Recopiez à l'identique les lignes des données, de celle qui contient « height. This is » jusqu'à celle qui contient « a unui cilindru. » incluse.

══ DONNÉES DE L'EXERCICE

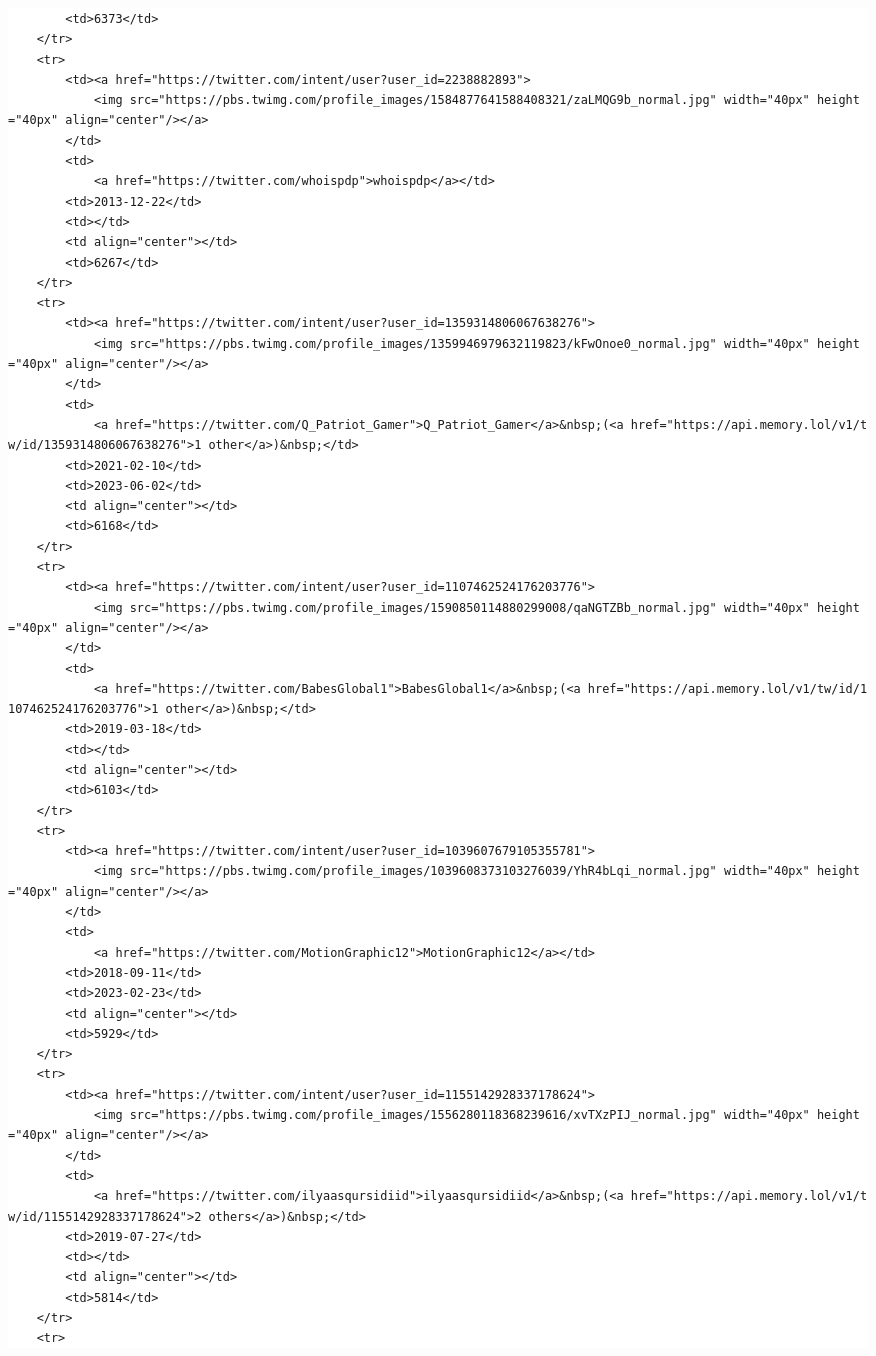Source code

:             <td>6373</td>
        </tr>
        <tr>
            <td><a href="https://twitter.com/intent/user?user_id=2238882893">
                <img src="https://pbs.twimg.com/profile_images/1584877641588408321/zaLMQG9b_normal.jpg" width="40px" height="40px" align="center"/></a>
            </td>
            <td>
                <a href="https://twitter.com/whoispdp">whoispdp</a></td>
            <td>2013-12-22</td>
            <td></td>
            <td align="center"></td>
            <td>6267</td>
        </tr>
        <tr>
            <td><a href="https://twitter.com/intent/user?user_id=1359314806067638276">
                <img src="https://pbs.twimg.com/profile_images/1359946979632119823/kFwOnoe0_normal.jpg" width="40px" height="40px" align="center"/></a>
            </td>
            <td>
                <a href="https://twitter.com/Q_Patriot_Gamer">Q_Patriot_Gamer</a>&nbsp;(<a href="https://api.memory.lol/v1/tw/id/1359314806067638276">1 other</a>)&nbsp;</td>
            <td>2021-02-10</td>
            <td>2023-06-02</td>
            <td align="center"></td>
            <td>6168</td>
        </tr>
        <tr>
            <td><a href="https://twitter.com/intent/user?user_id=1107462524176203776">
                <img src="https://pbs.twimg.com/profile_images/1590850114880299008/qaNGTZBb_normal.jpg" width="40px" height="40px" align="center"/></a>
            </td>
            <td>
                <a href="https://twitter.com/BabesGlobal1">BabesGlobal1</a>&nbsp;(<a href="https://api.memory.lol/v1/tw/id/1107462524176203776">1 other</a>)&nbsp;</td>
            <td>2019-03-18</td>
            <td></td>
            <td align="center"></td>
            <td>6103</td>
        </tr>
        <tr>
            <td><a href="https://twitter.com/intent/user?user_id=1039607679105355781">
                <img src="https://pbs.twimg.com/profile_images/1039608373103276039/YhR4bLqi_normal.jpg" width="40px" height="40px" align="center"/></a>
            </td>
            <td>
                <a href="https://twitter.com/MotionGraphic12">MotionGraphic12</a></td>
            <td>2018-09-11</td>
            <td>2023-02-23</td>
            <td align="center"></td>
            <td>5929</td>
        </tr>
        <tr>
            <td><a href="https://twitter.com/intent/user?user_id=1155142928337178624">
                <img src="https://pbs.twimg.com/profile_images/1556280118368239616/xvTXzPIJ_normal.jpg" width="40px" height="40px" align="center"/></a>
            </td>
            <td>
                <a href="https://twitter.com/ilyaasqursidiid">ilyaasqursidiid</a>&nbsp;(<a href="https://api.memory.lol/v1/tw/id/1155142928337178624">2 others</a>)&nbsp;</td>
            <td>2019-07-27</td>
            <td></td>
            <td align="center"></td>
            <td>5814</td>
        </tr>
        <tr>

════
══ DONNÉES DE L'EXERCICE

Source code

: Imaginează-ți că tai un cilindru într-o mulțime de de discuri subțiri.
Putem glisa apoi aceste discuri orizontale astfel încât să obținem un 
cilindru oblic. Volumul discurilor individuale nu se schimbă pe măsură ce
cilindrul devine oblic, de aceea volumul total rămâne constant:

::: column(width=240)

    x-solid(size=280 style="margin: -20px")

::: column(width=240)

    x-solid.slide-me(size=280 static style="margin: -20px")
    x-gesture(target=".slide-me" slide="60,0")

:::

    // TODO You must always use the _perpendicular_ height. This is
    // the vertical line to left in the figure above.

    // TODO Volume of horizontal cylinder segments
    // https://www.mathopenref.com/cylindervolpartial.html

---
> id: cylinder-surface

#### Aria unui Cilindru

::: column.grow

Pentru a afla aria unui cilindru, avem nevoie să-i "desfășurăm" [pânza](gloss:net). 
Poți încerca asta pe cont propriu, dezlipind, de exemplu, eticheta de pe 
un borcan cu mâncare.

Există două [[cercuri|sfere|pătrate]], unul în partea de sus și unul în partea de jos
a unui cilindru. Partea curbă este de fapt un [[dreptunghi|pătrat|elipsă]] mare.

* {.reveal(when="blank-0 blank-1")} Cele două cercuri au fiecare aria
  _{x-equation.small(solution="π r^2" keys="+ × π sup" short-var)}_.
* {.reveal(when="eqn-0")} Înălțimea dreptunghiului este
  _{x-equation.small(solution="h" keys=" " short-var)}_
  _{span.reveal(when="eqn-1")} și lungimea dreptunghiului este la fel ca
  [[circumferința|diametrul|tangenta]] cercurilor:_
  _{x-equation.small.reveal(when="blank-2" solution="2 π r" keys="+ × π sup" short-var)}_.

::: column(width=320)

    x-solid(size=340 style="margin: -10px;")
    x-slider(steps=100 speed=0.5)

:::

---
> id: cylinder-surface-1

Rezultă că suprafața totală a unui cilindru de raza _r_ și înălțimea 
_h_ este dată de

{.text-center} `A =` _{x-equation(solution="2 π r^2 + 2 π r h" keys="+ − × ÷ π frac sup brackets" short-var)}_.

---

════

RÉPONSE ATTENDUE
    // TODO You must always use the _perpendicular_ height. This is
    // the vertical line to left in the figure above.

    // TODO Volume of horizontal cylinder segments
    // https://www.mathopenref.com/cylindervolpartial.html

---
> id: cylinder-surface

#### Aria unui Cilindru

::: column.grow

Pentru a afla aria unui cilindru, avem nevoie să-i "desfășurăm" [pânza](gloss:net). 
Poți încerca asta pe cont propriu, dezlipind, de exemplu, eticheta de pe 
un borcan cu mâncare.

Există două [[cercuri|sfere|pătrate]], unul în partea de sus și unul în partea de jos
a unui cilindru. Partea curbă este de fapt un [[dreptunghi|pătrat|elipsă]] mare.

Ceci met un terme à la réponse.